Il fascismo italiano, non diversamente dagli altri fascismi europei, si presenta con una retorica sovversiva e anticapitalista. La sua sostanza è tuttavia quella di un movimento controrivoluzionario, che non distrugge le vecchie élites sociali ed economiche, ma nello stesso tempo appresta un regime politico sociale nuovo. Distrutto il movimento operaio e via via tutte le istituzioni democratiche, crea nuovi istituti in cui le masse, vengono inquadrate irreggimentate e sottomesse.
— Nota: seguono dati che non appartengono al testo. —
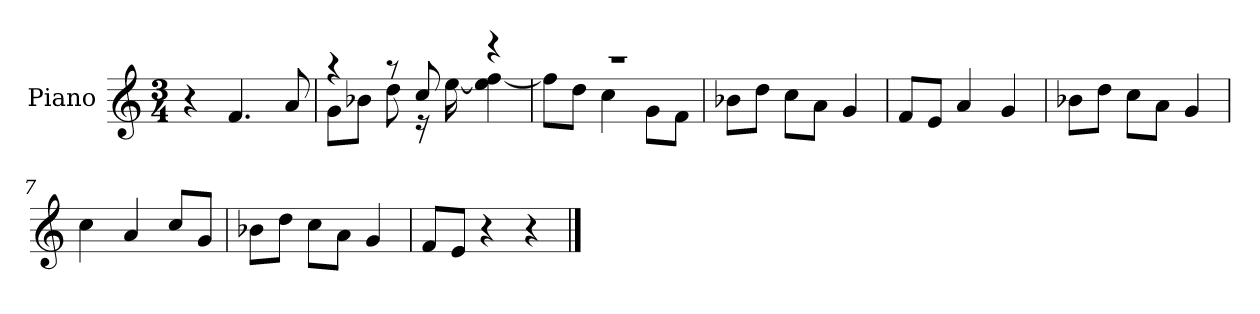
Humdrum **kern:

**kern
*part1
*staff1
*I"Piano
*I'P-no
*clefG2
*k[]
*M3/4
*MM179
=1
4r
4.f/
8a/
=2
*^
4r	8g\L
.	8b-X\J
8r	8dd\
8cc/	16r
.	[16ee\
4r	4ee\] [4ff\
=3	=3
2.r	8ff\L]
.	8dd\J
.	4cc\
.	8g\L
.	8f\J
*v	*v
=4
8b-X\L
8dd\J
8cc\L
8a\J
4g/
=5
8f/L
8e/J
4a/
4g/
=6
8b-X\L
8dd\J
8cc\L
8a\J
4g/
=7
4cc\
4a/
8cc/L
8g/J
!!LO:LB:g=z
=8
8b-X\L
8dd\J
8cc\L
8a\J
4g/
=9
8f/L
8e/J
4r
4r
==
*-
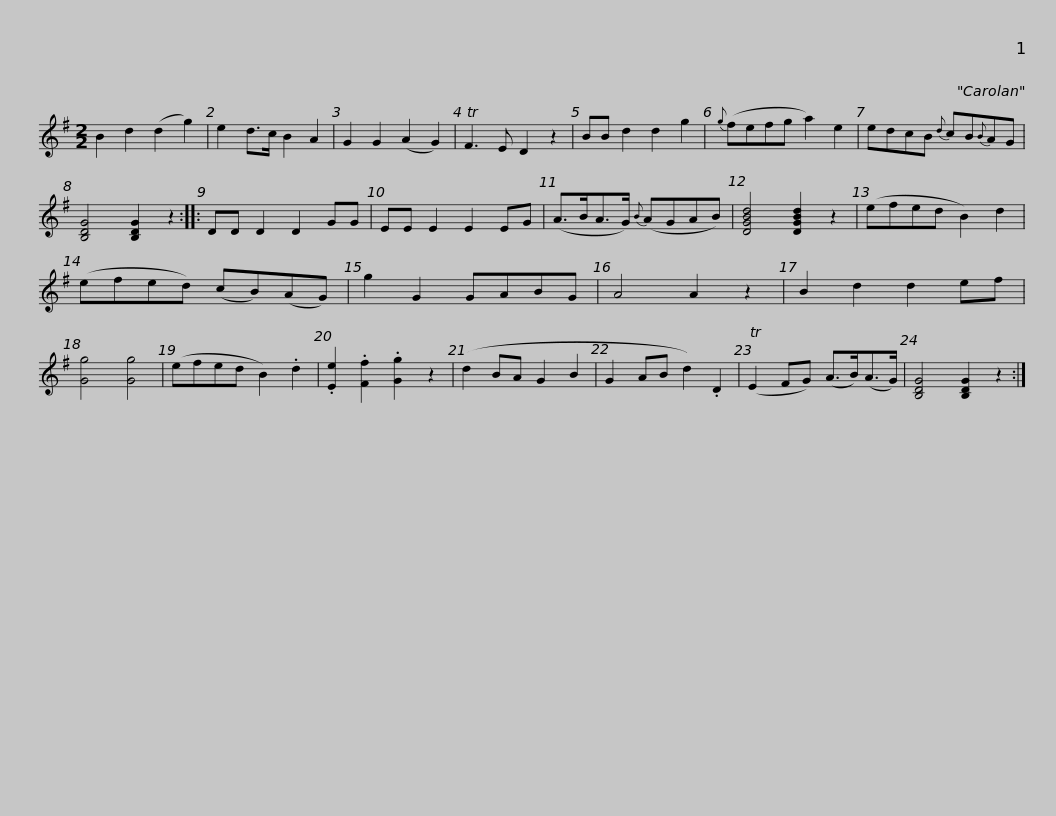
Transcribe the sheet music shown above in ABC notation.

X:1
L:1/8
M:2/2
I:linebreak $
K:G
V:1 treble
V:1
 B2 d2 (d2 g2) | e2 d>c B2 A2 | G2 G2 (A2 G2) | TF3 E D2 z2 | BB d2 d2 g2 | %5
{g} (fefg a2) e2 | edcB{d} cB{B}AG |$ [B,DG]4 [B,DG]2 z2 :: DD D2 D2 GG | EE E2 E2 EG | %10
 (A>BA>G){B} (AGAB) | [DGBd]4 [DGBd]2 z2 | (efed B2) d2 | (efed) (cB)(AG) |$ g2 G2 GABG | %15
 A4 A2 z2 | B2 d2 d2 ef | [Gg]4 [Gg]4 | (efed B2) .d2 | .[Ee]2 .[Ff]2 .[Gg]2 z2 | %20
 (d2 BA G2 B2 | G2 AB d2) .D2 |$ (TE2 FG) (A>B)(A>G) | [B,DG]4 [B,DG]2 z2 :| %24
Nel regime fascista le masse sono un soggetto importante e decisivo, perché esse devono essere mobilitate per svolgere una funzione coreografica al fine di celebrare il trionfo del duce e del suo movimento. E soprattutto le masse devono costituire una comunità (il popolo, la nazione, la razza) che si mobilita attorno ai miti e ai simboli della dittatura.
L’individuo viene cancellato e annullato dallo Stato, che appare come unità compatta in cui le singolarità si dissolvono e gli uomini si fanno massa. All’interno di questa logica l’individuo deve identificarsi intimamente con il regime, con le sue regole e la sua fede. Attorno al singolo si crea quindi una rete di osservazione, costituita in parte da organi di polizia (la Polizia Politica dapprima e poi l’OVRA), ma rinforzata e resa più temibile dalla presenza dei delatori, cittadini che per desiderio di lucro o per invidia o malanimo o per ingraziarsi le autorità vogliono segnalarsi per zelo persecutorio nei confronti di ogni dissidenza.
Le grandi cerimonie collettive, le adunate “oceaniche” per assistere alle esibizioni oratorie di Mussolini, sono momenti di una sorta di liturgia della nuova religione laica di cui il fascismo si è fatto banditore. Stretto dapprima attorno ai miti nazionalisti, il fascismo, con la guerra coloniale contro l’Etiopia, incrementa la componente razzista della propria ideologia e con il 1938 dichiara apertamente la persecuzione degli ebrei e di tutte le “razze inferiori”, come corollario necessario del suo totalitarismo.